Why is Kiki acting like this? I am told to nip this behaviour in the bud NOW. But how do I best do this? I give her a firm "No" (without shouting, just a deep voice) and immediately put her back in the cage but this is just acting like the cage is a bad place for her to be and she'll hate it even more. Her cage needs to be a positive place to be so she doesn't mind going in it. Her food and toys are only given to her in her cage so I don't understand why she is acting so aggressive about it? I show her the food when she goes in too.

Please help, 

-Foobzy and Kiki- earl:


----------



## arnabsri (Jul 22, 2015)

Hi ,
_Sorry for the Long post_
Have u tried putting your hand inside the cage and playing with Kiki there for some time..so that she gets used to itand thinks it as a safe place to stay. I think she gives hiss sound after being stuck in the cage as she gets angry when you leave her in cage.

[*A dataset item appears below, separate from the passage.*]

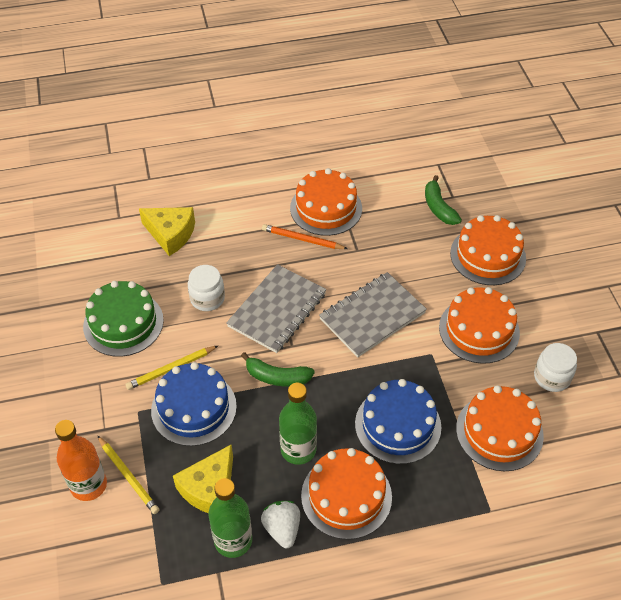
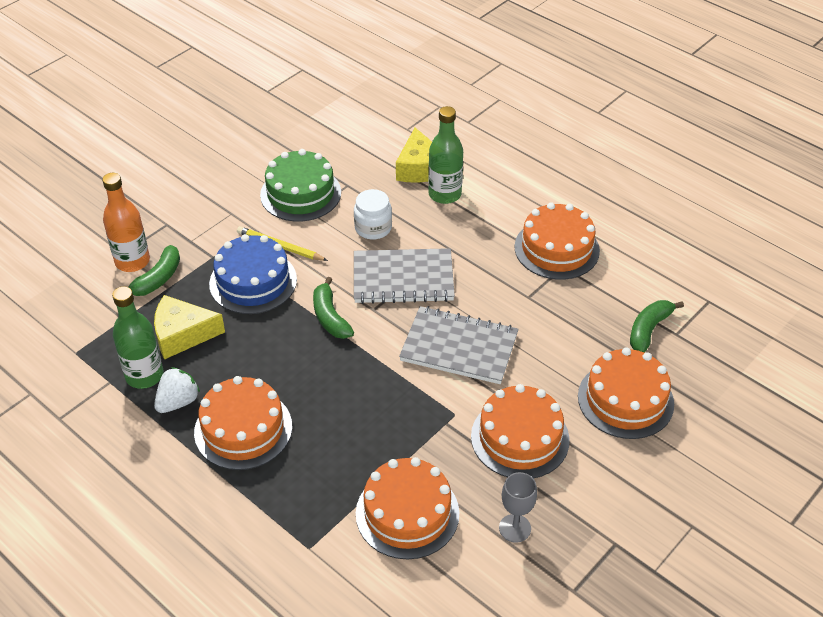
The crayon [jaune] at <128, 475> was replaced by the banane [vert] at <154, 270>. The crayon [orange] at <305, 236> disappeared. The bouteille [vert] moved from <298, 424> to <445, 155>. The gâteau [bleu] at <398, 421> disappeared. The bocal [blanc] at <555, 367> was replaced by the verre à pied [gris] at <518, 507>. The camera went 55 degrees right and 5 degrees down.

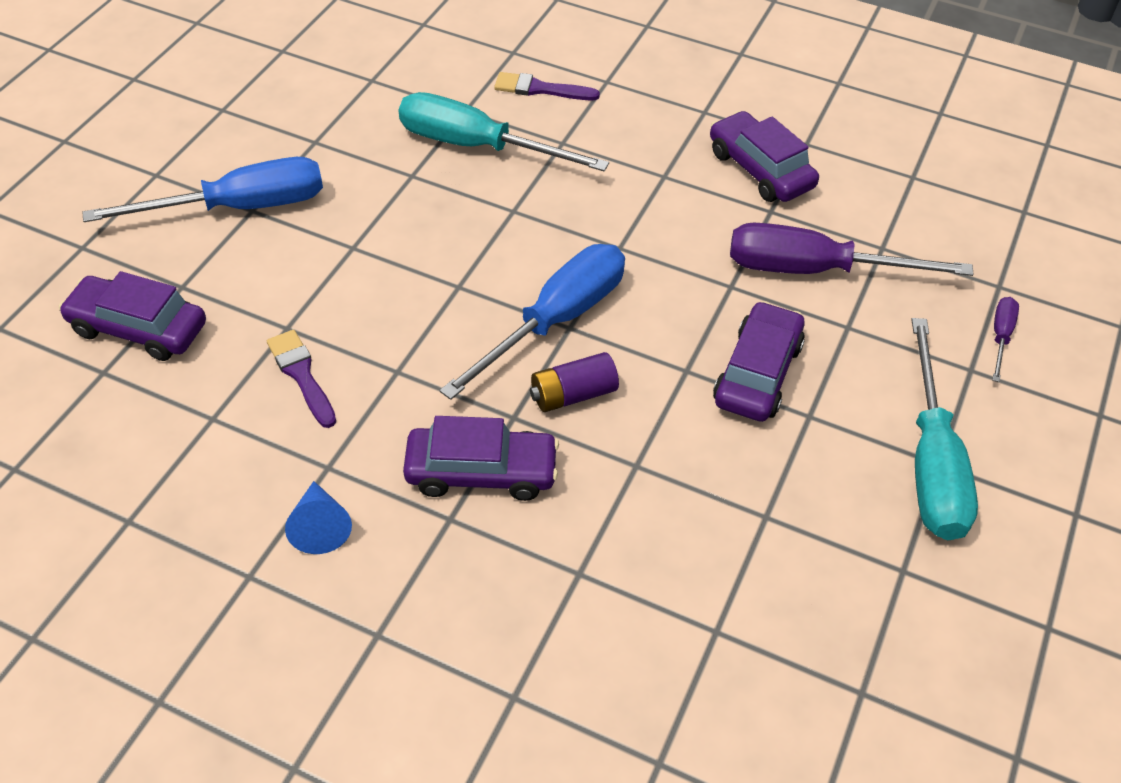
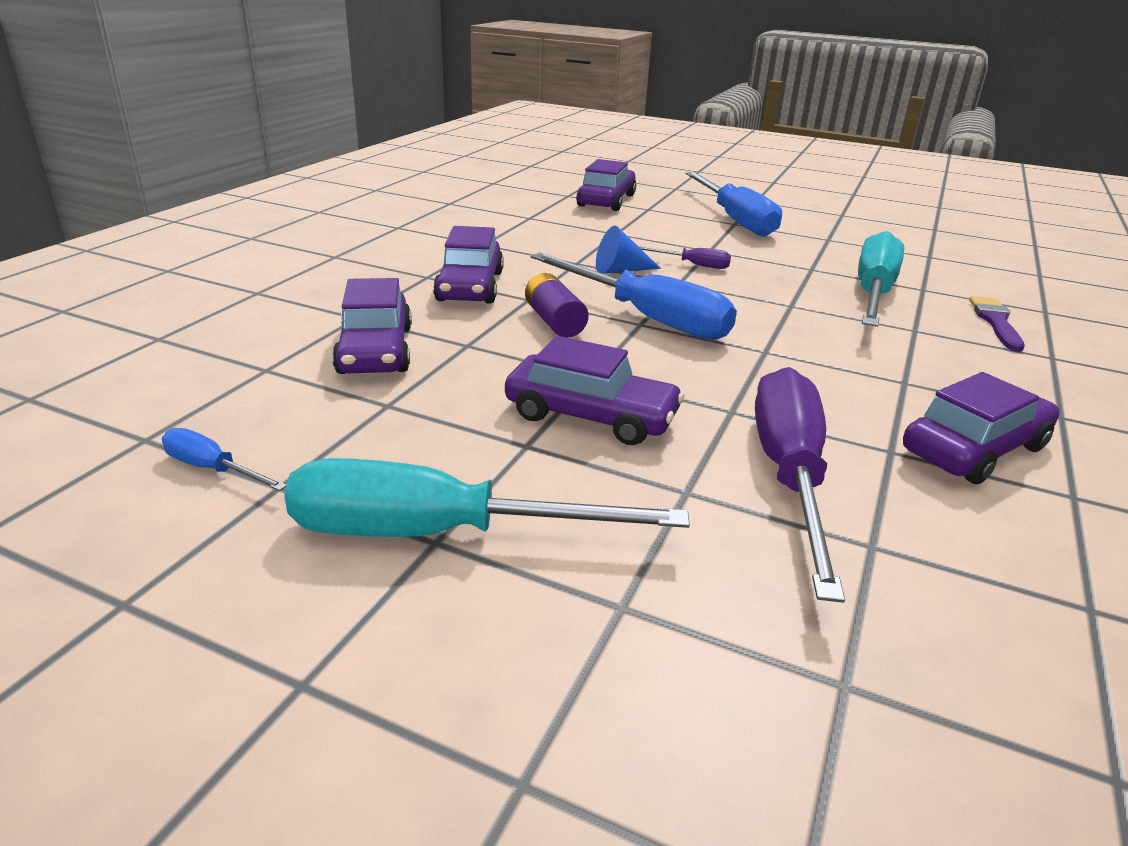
The pinceau [violet] at <301, 379> disappeared. The cône [bleu] moved from <318, 517> to <628, 250>. The tournevis [violet] moved from <1005, 339> to <684, 257>. The tournevis [bleu] at <224, 459> appeared. The voiture [violet] at <372, 326> appeared. The camera went 90 degrees right and 20 degrees down.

I play with Cutie inside the cage every day for 15- 20 min before or after taking her out ..she sits on my hand inside the cage to get
"tickles" ..Everytime when I am having dinner I will take piece of bread and hold it inside the cage for Cutie to jump on my hand and eat bread or fruits (As in India our foods are very oily..so I don't let her out during dinner).
So she gets used to the Cage and stay there comfortably while I am busy with some work.

Hope this helps !!


----------



## Tiel888 (Jul 4, 2016)

I wonder if she is getting hormonal or if she is an adolescent. That would explain the biting without warning etc. Another thing could be that she is molting and the discomfort is making her moody. Has anything been rearranged in her cage? Also does she like veggies? One thing to try is taking some leaves of romaine lettuce, nappa cabbage, collard greens, etc and hanging them from the cage top using jute or hemp twine. Maybe offer her some millet when she is out with you.


----------



## Jaguar (Jul 11, 2014)

You answered it yourself:



> She is adorable and really loves hanging out with people more than anything!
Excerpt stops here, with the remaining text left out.